Farha, the Nakba, and the Israeli Lobby


ICNA CSJ

Date published: Fri, 16 December 22


Farha is a film about the story of a young Palestinian girl during the events of the Nakba in 1948. The film is historical fiction, based on the true stories of Palestinians forced to flee their homes and communities as Israeli forces took over Palestinian land. The film follows Farha as she is forced to hide in a kitchen room, locked in while she watches the atrocities of the Nakba through a hole in the wooden walls. 

The film has been met with much acclaim and success, but as always, any Palestinian story is met with the Israeli lobby, which has been unsuccessful in its attempt to force Netflix to remove the film. The film was accused of being anti-semitic, and condemned by Israel for inciting hatred against the Israeli Defense League. 

Many Palestinians have argued against this claim, and have expressed that the film is a mild portrayal of the Nakba. The director, Darin J. Sallam, recounts that the story is based on the events of a story she heard in her childhood, that of a girl named Radieh. The Nakba, meaning catastrophe in Arabic, is when Israeli soldiers continued in their ethnic cleansing of Palestinians. On the day of the Nakba, May 15, the Zionist state of Israel was established in a violent process that displaced, expelled, and killed hundreds of thousands of Palestinians from their homeland. From 1882 onwards, thousands of Eastern European and Russian Jews started settling in Palestine, pushed by pogroms they were facing in Europe and Russia. Zionist immigration to Palestine was facilitated by the British. These settlers displaced Palestinian families, who revolted against the British and Zionist. However, with British support, Israeli forces were able to establish themselves and enact the events of the Nakba, a total takeover of Palestinian society.

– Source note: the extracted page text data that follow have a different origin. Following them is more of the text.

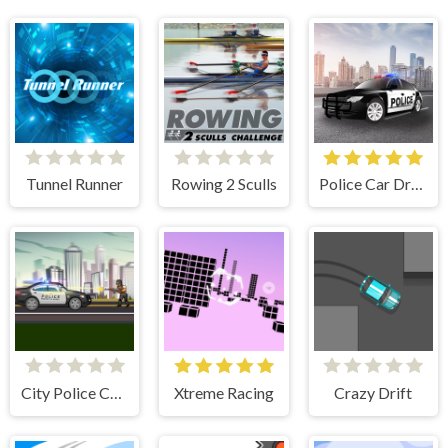
Tunnel Runner
Rowing 2 Sculls
Police Car Drive
City Police Cars
Xtreme Racing
Crazy Drift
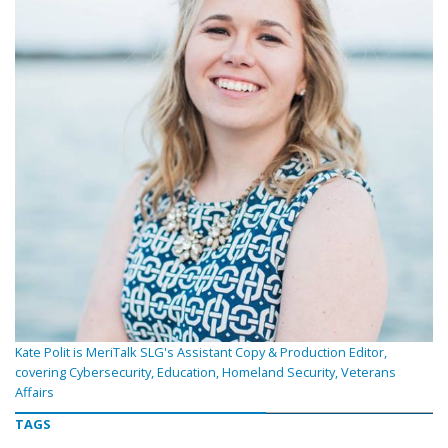
Kate Polit is MeriTalk SLG's Assistant Copy & Production Editor,
covering Cybersecurity, Education, Homeland Security, Veterans
Affairs
TAGS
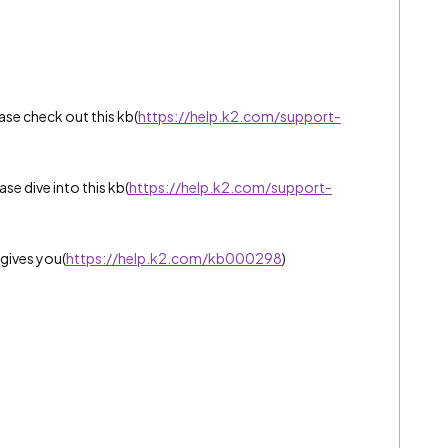
ase check out this kb(
https://help.k2.com/support-
e dive into this kb(
https://help.k2.com/support-
gives you(
https://help.k2.com/kb000298
)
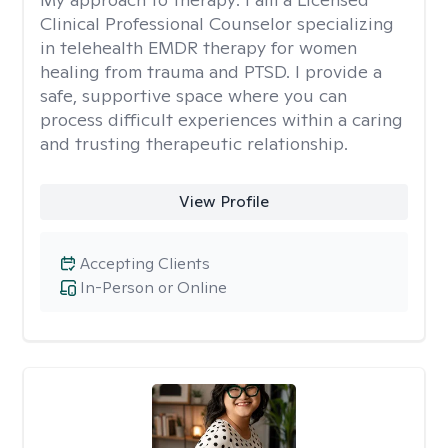
Clinical Professional Counselor specializing
in telehealth EMDR therapy for women
healing from trauma and PTSD. I provide a
safe, supportive space where you can
process difficult experiences within a caring
and trusting therapeutic relationship. ​
View Profile
Accepting Clients
In-Person or Online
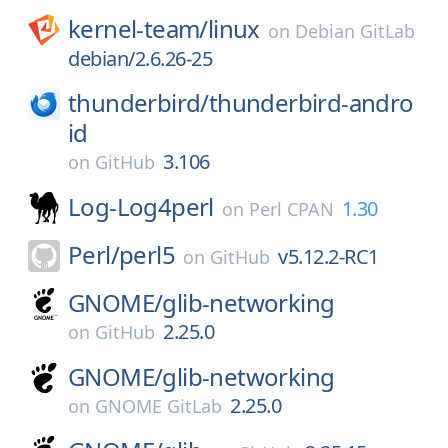
kernel-team/
linux
on
Debian GitLab
debian/2.6.26-25
thunderbird/
thunderbird-andro
id
3.106
on
GitHub
Log-Log4perl
1.30
on
Perl CPAN
Perl/
perl5
v5.12.2-RC1
on
GitHub
GNOME/
glib-networking
2.25.0
on
GitHub
GNOME/
glib-networking
2.25.0
on
GNOME GitLab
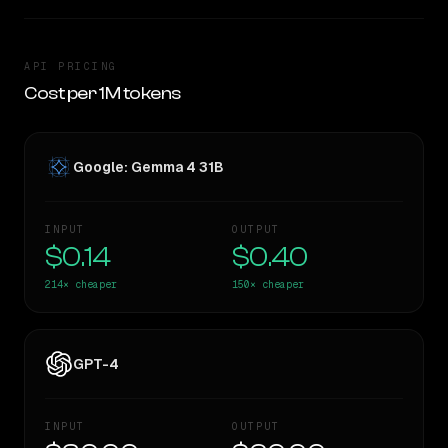
API PRICING
Cost per 1M tokens
Google: Gemma 4 31B
INPUT
OUTPUT
$0.14
$0.40
214×
cheaper
150×
cheaper
GPT-4
INPUT
OUTPUT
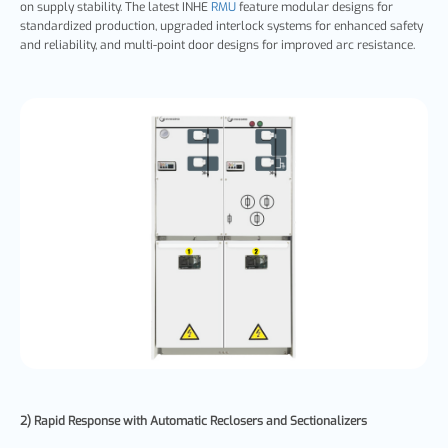
on supply stability. The latest INHE
RMU
feature modular designs for
standardized production, upgraded interlock systems for enhanced safety
and reliability, and multi-point door designs for improved arc resistance.
2) Rapid Response with Automatic Reclosers and Sectionalizers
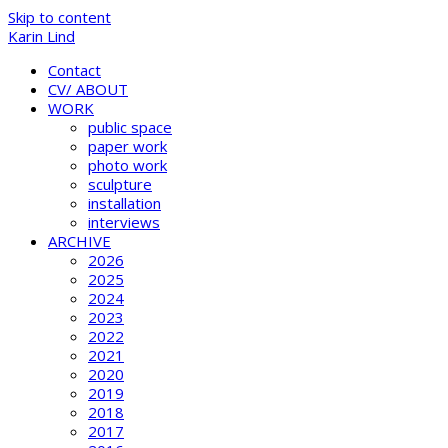
Skip to content
Karin Lind
Contact
CV/ ABOUT
WORK
public space
paper work
photo work
sculpture
installation
interviews
ARCHIVE
2026
2025
2024
2023
2022
2021
2020
2019
2018
2017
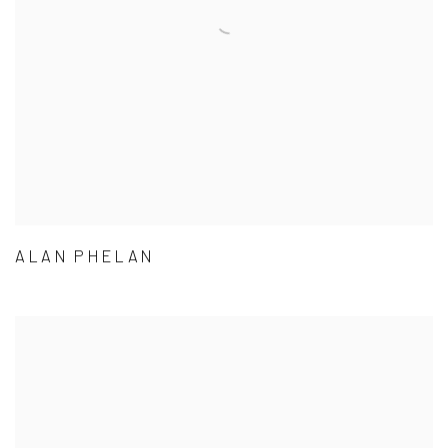
ALAN PHELAN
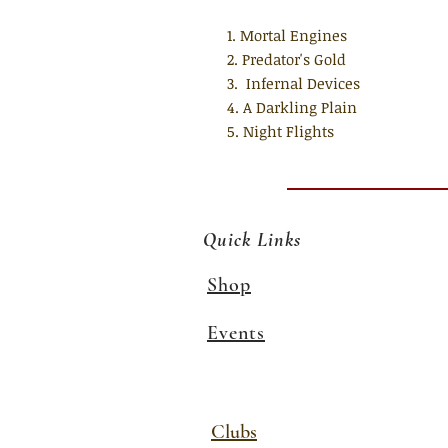
1. Mortal Engines
2. Predator's Gold
3. Infernal Devices
4. A Darkling Plain
5. Night Flights
Quick Links
Shop
Events
Clubs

“I created ‘Farha’ because I wanted my audience to watch the film and think with their feelings, not their minds. I wanted people to invest emotionally in the story. I wanted people to feel, and live in the experience of Farha, to experience what she experienced, feel what she felt, hear what she heard, like those who survived the Nakba did,” Sallam said to CNN

The Israeli lobbies’ attempts to silence and dehumanize Palestinians are a part of the ongoing settler colonialism and apartheid that frames the Israeli state. This is not new, but it is a part of the exact textbook of genocide and ethnic cleansing. The denial of the Nakba by Israeli officials to claims of anti-semitism are simply a way to silence Palestinian voices. 

Farha is then not just a story of one girl, but it is a reality that Palestines face, and continue to reel from. The Nakba was a catastrophe that destroyed the fabric of Palestinian society and kick-started the apartheid state of Israel that we see.